Antiradical activity of sunflower honeys: The free radical scavenging activity of the methanolic extracts of the tested sunflower honeys were determined through the DPPH method and the results are presented in Table 3. The DPPH (2, 2-diphenyl-1-picrylhydrazyl) radical which resulted in the bleaching of the purple color exhibited by the stable DPPH radical, was monitored at an absorbance of 517 nm. The free radical scavenging activity of sunflower honey samples varied from 24.647±1.01% to 65.437±0.44%. In this study while the lowest antiradical activity was determined in A43 honey, it was highest in A13 honey. The statistical differences among the total antiradical activity of the sunflower honeys were important (p<0.05).
Saxena et al. (2010) reported that free radical scavenging activity in Indian honeys 44-71%, Akbulut et al. (2009) reported that free radical scavenging activity of pine honey were 25.65-50.78%. Our findings were approximately similar with these results. In addition Kucuk et al. (2007) reported that chestnut honeys exhibited the highest free radical scavenging activity when compared with two other honeys.

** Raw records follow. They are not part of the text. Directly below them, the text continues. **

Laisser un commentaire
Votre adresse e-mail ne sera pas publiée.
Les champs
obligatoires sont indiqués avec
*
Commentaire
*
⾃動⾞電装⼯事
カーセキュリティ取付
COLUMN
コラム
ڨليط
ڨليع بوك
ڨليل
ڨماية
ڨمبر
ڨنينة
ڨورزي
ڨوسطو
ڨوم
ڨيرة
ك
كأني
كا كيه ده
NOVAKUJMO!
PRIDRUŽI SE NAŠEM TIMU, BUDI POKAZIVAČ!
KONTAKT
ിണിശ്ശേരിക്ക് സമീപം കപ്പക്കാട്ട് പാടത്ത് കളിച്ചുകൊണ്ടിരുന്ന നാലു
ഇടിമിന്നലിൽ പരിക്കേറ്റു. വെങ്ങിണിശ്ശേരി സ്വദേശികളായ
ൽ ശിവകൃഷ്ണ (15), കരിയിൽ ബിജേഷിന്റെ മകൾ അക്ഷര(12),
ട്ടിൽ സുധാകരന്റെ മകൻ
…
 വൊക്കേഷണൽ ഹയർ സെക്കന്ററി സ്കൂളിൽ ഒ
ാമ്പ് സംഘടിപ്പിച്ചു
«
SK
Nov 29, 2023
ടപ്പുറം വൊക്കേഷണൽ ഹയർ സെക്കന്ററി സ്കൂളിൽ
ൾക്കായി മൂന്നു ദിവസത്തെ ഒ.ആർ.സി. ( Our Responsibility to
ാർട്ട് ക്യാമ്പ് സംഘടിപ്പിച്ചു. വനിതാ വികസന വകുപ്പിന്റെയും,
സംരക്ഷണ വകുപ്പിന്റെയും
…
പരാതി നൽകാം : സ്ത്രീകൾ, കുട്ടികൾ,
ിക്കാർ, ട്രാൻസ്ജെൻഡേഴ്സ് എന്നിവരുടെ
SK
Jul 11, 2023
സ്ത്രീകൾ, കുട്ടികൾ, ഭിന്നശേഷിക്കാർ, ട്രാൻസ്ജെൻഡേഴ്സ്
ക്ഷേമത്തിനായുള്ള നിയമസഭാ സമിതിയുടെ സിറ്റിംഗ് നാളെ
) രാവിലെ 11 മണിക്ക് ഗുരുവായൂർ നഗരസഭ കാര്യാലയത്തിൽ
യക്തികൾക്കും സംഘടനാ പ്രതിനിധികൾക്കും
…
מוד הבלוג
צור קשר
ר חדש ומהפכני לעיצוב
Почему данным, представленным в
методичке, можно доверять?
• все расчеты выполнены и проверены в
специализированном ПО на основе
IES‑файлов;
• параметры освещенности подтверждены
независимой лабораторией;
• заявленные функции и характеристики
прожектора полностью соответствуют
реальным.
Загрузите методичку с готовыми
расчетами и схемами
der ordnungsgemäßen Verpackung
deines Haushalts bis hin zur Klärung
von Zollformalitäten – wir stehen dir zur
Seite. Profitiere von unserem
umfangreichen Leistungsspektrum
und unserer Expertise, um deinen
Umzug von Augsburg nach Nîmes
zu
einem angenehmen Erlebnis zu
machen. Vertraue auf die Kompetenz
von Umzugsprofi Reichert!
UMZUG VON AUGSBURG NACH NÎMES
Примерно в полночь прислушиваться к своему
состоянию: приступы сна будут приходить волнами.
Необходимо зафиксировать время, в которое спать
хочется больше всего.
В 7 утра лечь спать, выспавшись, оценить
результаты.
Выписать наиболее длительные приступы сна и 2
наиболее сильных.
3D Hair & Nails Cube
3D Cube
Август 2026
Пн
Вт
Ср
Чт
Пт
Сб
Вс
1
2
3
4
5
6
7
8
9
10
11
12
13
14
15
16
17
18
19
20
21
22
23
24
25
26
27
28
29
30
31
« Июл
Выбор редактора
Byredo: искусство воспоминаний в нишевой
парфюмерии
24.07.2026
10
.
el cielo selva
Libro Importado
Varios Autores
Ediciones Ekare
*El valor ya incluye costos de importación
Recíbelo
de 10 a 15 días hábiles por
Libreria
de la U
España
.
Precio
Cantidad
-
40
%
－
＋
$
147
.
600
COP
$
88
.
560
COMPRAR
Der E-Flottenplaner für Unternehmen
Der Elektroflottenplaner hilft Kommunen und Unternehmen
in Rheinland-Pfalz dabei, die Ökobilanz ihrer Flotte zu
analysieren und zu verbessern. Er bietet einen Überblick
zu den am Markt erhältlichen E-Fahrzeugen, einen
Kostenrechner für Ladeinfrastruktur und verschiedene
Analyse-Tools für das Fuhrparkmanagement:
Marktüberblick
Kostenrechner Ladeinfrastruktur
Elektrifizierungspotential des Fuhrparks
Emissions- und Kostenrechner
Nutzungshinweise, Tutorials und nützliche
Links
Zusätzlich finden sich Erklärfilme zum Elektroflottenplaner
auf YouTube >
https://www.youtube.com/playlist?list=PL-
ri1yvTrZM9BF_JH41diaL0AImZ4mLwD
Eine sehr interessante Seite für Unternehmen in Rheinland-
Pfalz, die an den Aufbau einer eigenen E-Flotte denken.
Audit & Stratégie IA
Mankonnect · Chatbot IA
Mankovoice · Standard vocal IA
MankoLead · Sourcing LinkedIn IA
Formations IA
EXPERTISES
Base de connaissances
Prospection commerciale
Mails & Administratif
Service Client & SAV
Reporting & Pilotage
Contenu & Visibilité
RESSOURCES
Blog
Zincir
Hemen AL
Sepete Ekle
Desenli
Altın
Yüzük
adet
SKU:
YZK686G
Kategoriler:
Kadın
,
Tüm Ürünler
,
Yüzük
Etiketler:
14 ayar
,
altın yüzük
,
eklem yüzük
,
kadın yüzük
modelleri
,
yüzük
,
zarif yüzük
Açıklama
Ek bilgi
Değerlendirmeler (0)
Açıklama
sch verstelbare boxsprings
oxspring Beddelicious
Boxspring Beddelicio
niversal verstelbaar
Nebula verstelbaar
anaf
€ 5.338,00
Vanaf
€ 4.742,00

Bivariate correlations were analyzed by Pearson’s test using SPSS 17.0 on Windows. It was observed that there is no correlation between the antioxidant activities and total phenolic contents of the sunflower honeys (Pearson’s correlation coefficient = 0.173). However, Regression analysis between antiradical capacity and total phenolic content showed a linear correlation (p<0.05). Results indicated that antiradical activity was related to the phenolic contents of the sunflower honeys. In previous studies, it has been shown a strong relationship between antiradical capacity and the total phenolic content of honey (Baltrusaityte et al., 2007; Buratti et al., 2007). For example, Akbulut et al. (2009) reported that the strong correlation was found between the phenolic content and antiradical activity of pine honeys (r = 0.89), (Beretta et al., 2005) found that correlation (r = 0.918).
CONCLUSION
As a result, the majority of the examined honey samples were found to be in compliance with TSE 3036, the Codex and EU honey standards. However, the moisture and acidity value of some samples were found to be higher than the standards. This situation could be attributed to the incorrect processes applied by honey producers in storage and preservation.
It was demonstrated that the 50 sunflower honeys obtained from the Thrace region of Turkey have stronger antioxidant and antiradical activities but lower phenolic content. The antioxidant and antiradical activity of sunflower honeys may contribute to the treatment of different illnesses. At the same time, the prediction of phenolic contents, antiradical and antioxidant powers of honeys may be an attractive source of nutraceuticals and medicinal ingredients.
ACKNOWLEDGMENTS
We would like to thank Erciyes University’s Scientific Research Project Unit (Project No: FBD-09-966) for its financial support of this work. This paper includes data extracted from the doctoral thesis of the first author.